Bekas kewilayahan Yogyakarta dan Surakarta memiliki hokum agrarian yang berbeda dengan wilayah-wilayah lainnya di indonesia karena status keduanya sebagai dua swapraja yang mempunyai kontrak khusus dengan Negara colonial. Hak-hak konversi ini merupakan sekumpulan hak untuk menggunakan tanah, buruh dan air yang di berikan oleh Sultan Yogyakarta dan Surakarta kepada perkebunan-perkebunan milik orang Eropa.

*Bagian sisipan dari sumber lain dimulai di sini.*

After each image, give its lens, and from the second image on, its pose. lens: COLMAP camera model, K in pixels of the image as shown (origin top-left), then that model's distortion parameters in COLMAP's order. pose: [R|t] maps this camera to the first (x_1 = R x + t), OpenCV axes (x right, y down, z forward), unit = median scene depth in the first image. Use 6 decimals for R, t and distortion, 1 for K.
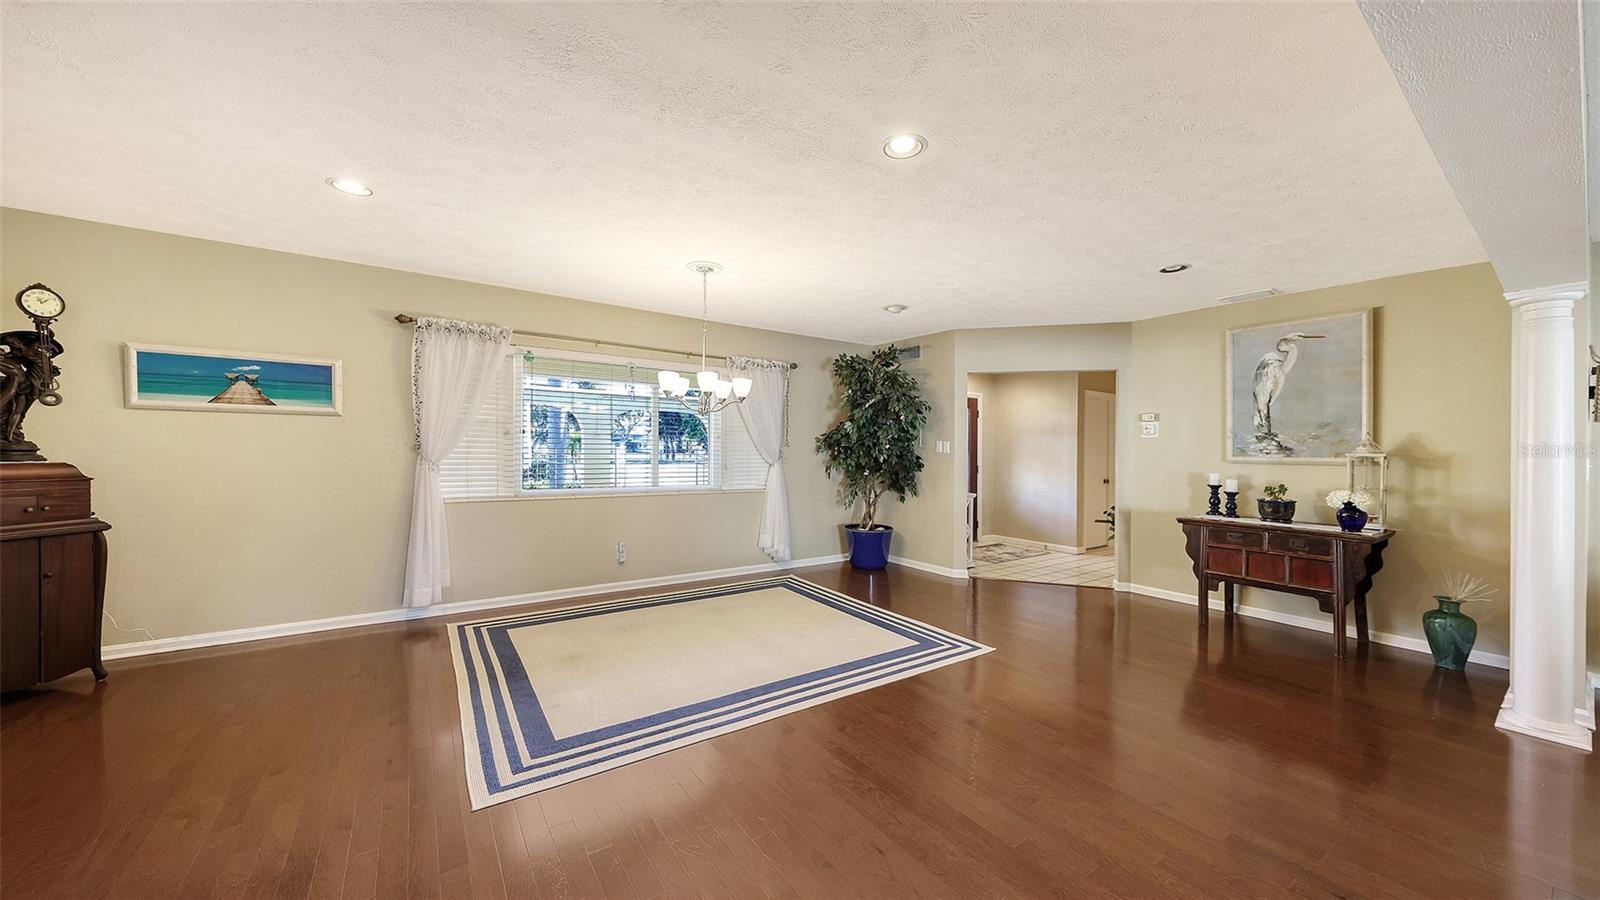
lens RADIAL K [[555.4, 0, 800.0], [0, 555.4, 450.0], [0, 0, 1]] dist [-0.011640, -0.000170]
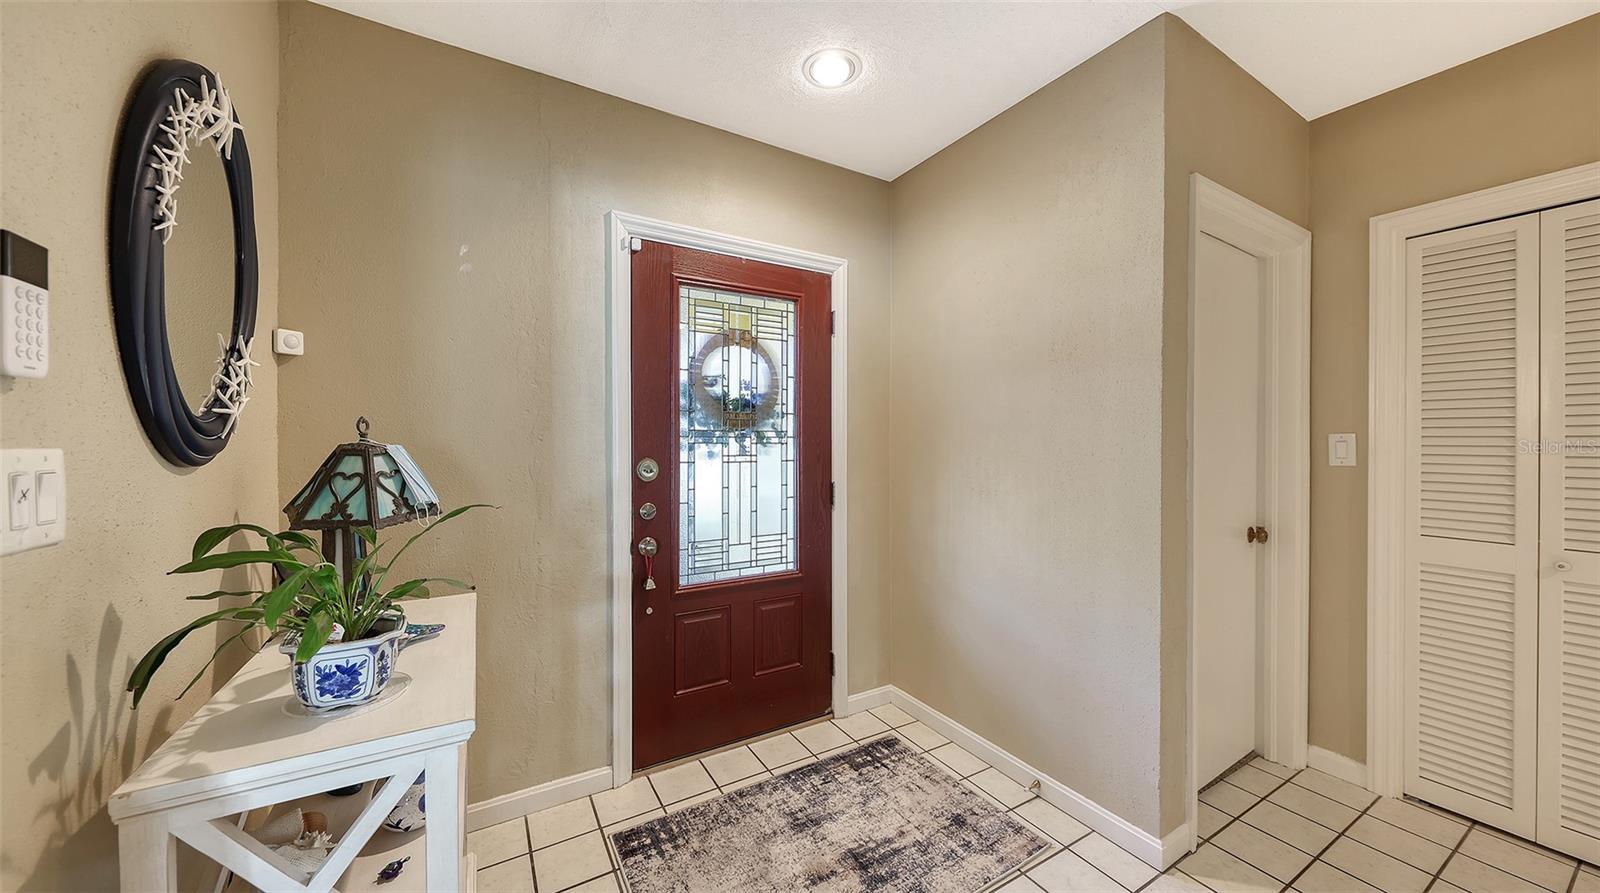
lens RADIAL K [[576.2, 0, 827.1], [0, 576.2, 442.7], [0, 0, 1]] dist [-0.000114, -0.000067]
pose [[0.999218, -0.009029, -0.038489, 0.579748], [0.009045, 0.999959, 0.000231, 0.008224], [0.038485, -0.000579, 0.999259, 1.181618]]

Untuk berbagai konsesi dengan jangka waktu limapuluh tahun ini, pihak perkebunan membayar uang sewa tahunan kepada sultan. Setelah di terbitkannya peraturan sewa tanah tahun 1884 dan 1906, pihak perkebunan bias mendaftarkan kesepakatan konsesi mereka kepada kantor pencatatan pemerintah dan kemudian menggunakan dokumen tersebut sebagai jaminan untuk mendapatkan pinjaman dari Bank.

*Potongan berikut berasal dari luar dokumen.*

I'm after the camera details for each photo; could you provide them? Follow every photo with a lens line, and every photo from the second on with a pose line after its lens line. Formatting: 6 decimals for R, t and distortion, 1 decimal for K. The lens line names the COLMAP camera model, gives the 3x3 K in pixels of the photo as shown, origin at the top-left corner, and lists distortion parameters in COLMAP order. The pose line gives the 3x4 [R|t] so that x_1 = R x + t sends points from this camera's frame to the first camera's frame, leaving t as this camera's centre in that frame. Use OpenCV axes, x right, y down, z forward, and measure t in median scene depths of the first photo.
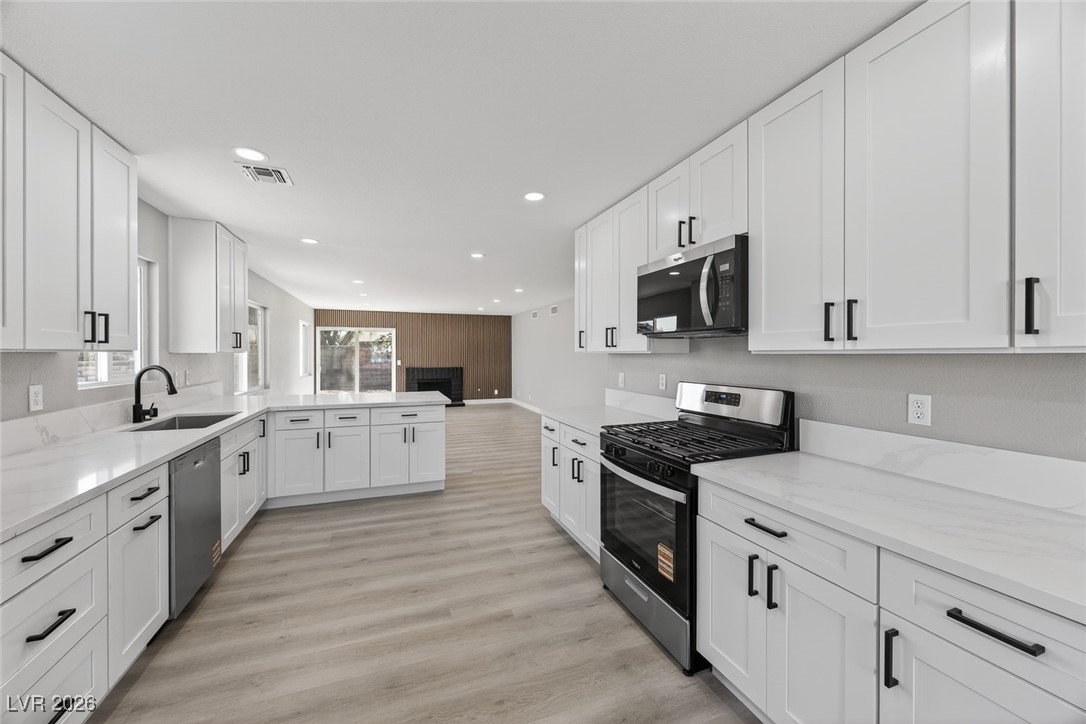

Setelah ploklamasi indonesia tahun 1945, sistem tanah feudal, yang berdasarkan pada prinsip bahwa sultan menguasai baik tanah dan rakyat yang hidup di wilayahnya, menjadi tidak dapat di terima, setelah adanya undang-undang baru no 5 tahun 1950 yang mengamadir undang undang sebelumnya.
Undang undang tersebut berbunyi bahwa semua hak-hak konversi, yang di tahun 1940 mencakup 42.544 hektar di hapuskan. Kemudian hak milik tanah yang bersangkutan di serahkan kepada petani lokal yang hidup di tanah tersebut.